╔══

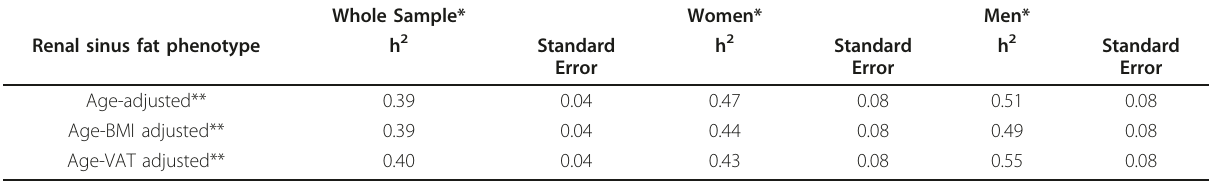
Table 2 Estimated heritability (h 2 ) of renal sinus fat in the Framingham Offspring and Third Generation Cohorts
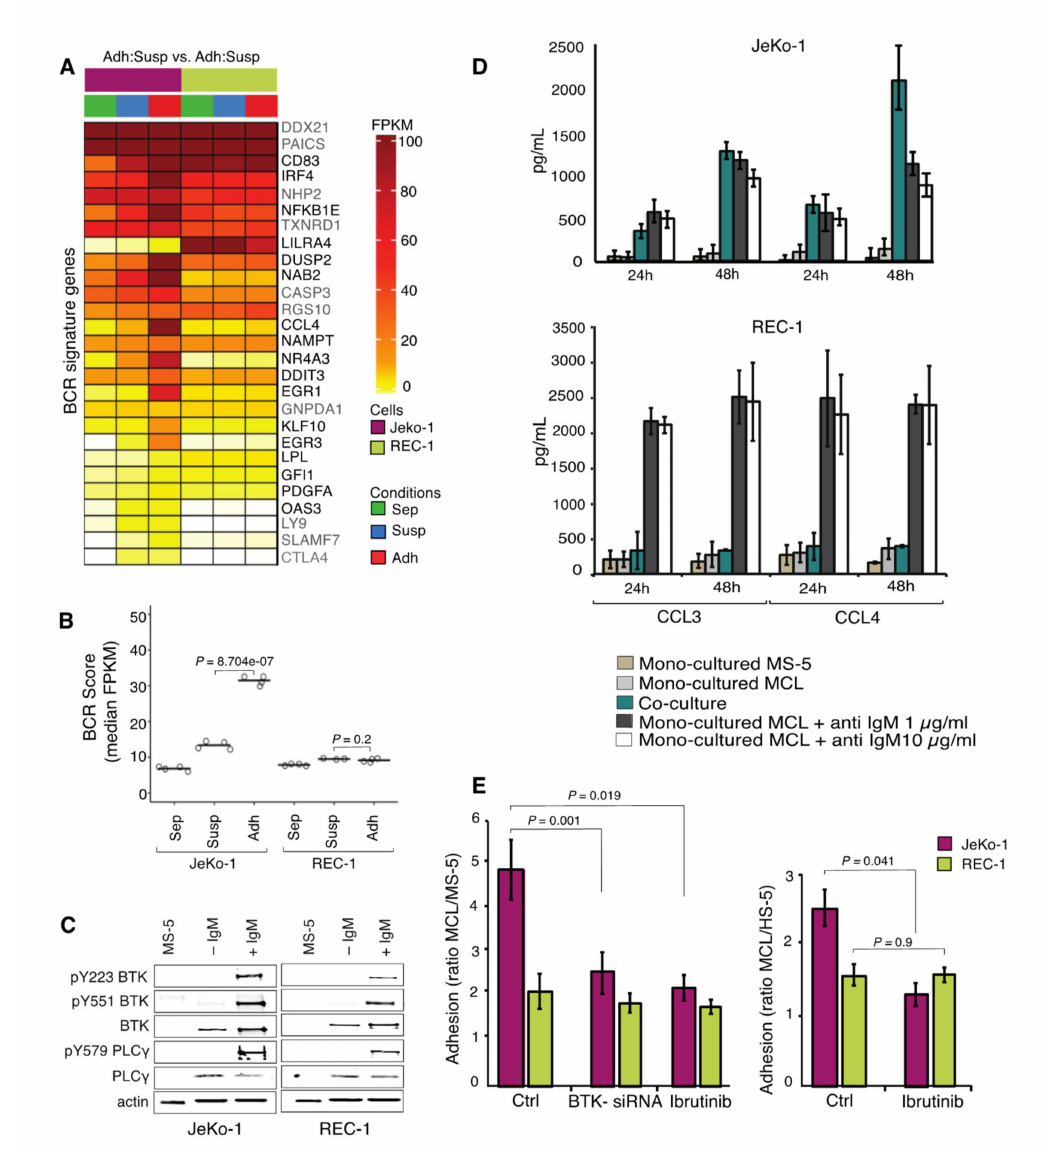
Figure 4. Di ff erential expression di ff erences in B-cell receptor (BCR) signature genes in JeKo-1 and REC-1 cells upon adhesion to stroma. ( A ) Transcript levels for BCR signature genes for three di ff erent fractions of JeKo-1 and REC-1 cells, monocultured cells (Sep, in green), suspension cells in coculture (Susp,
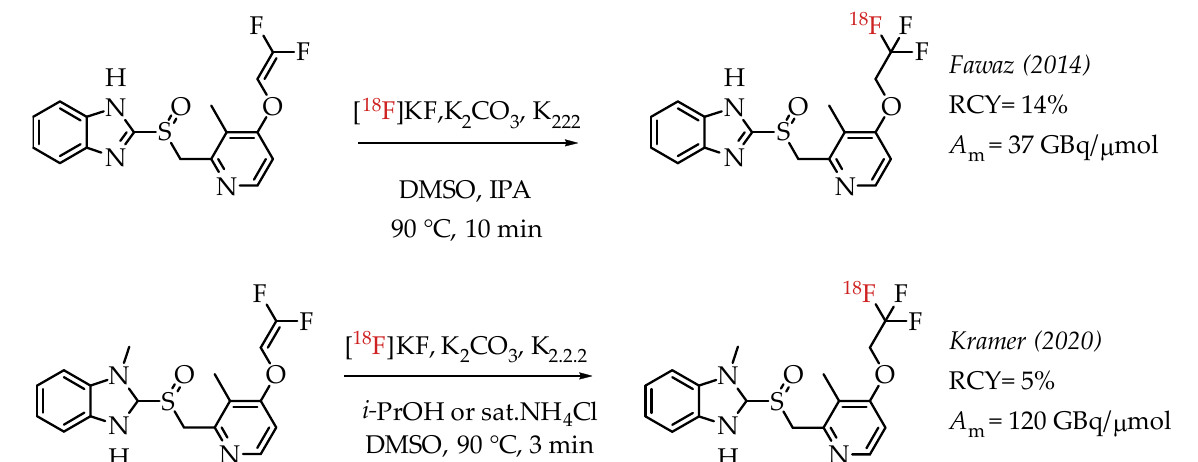
Figure 7. Transversal, sagittal, and coronal view of averaged PET images of [ 18 F]AV1451 and [ 18 F]NML uptake in two AD patients 90–110, 80–100, and 60–90 min p.i., respectively. (Images taken from reference [45]).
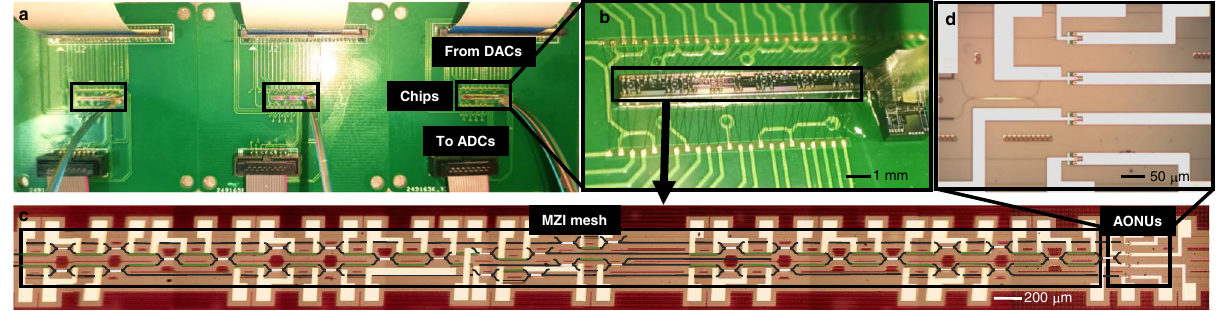
detailed AONUs of a single layer. The structure of each AONU has been shown in Fig.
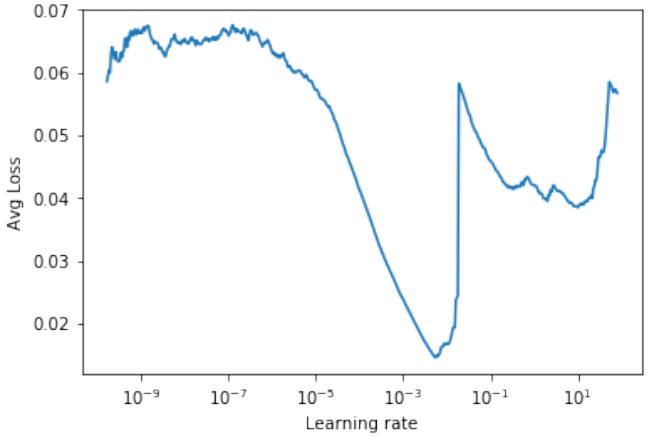
Figure 3. Average training loss against varying learning rates.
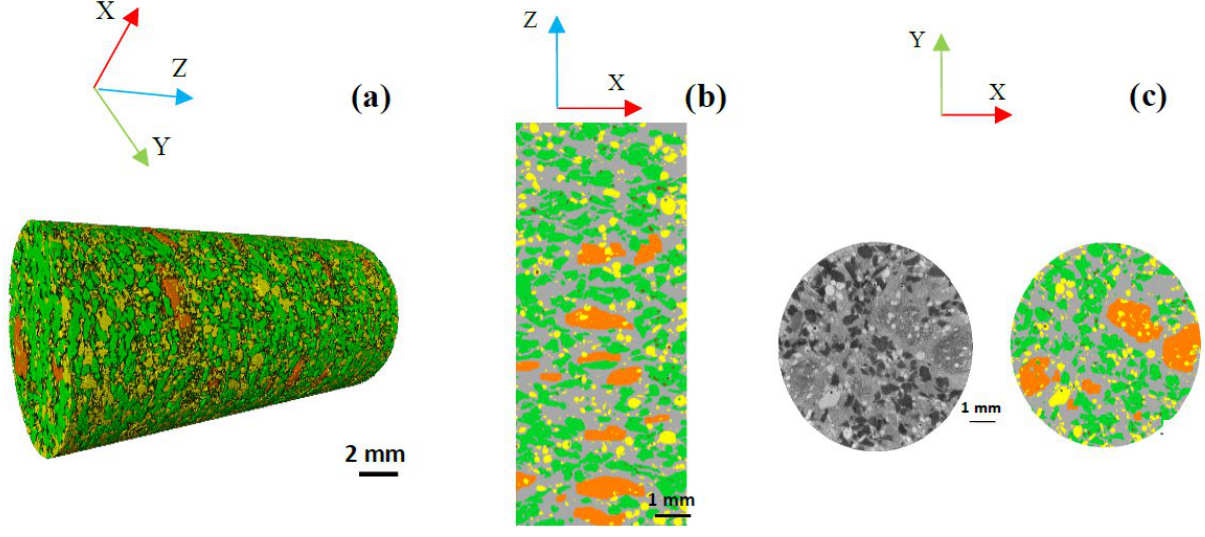
Figure 5. Spatial constituent distribution in M1; ( a ) 3D visualization, ( b ) 2D longitudinal visualization in XZ plane, ( c ) 2D orthogonal visualization in XY plane. Fiber bundles (orange), carbonaceous particles (green), matrix (gray), shots (yellow), voids (red).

╚══

_YOUR ASSIGNMENT_
Pictures aside, return exactly the lines from the data above, starting at the line that has "Figure 7. Transversal, sagittal, and" and ending at the line that has "detailed AONUs of", both included.

_TASK SOLUTION_
Figure 7. Transversal, sagittal, and coronal view of averaged PET images of [ 18 F]AV1451 and [ 18 F]NML uptake in two AD patients 90–110, 80–100, and 60–90 min p.i., respectively. (Images taken from reference [45]).
detailed AONUs of a single layer. The structure of each AONU has been shown in Fig.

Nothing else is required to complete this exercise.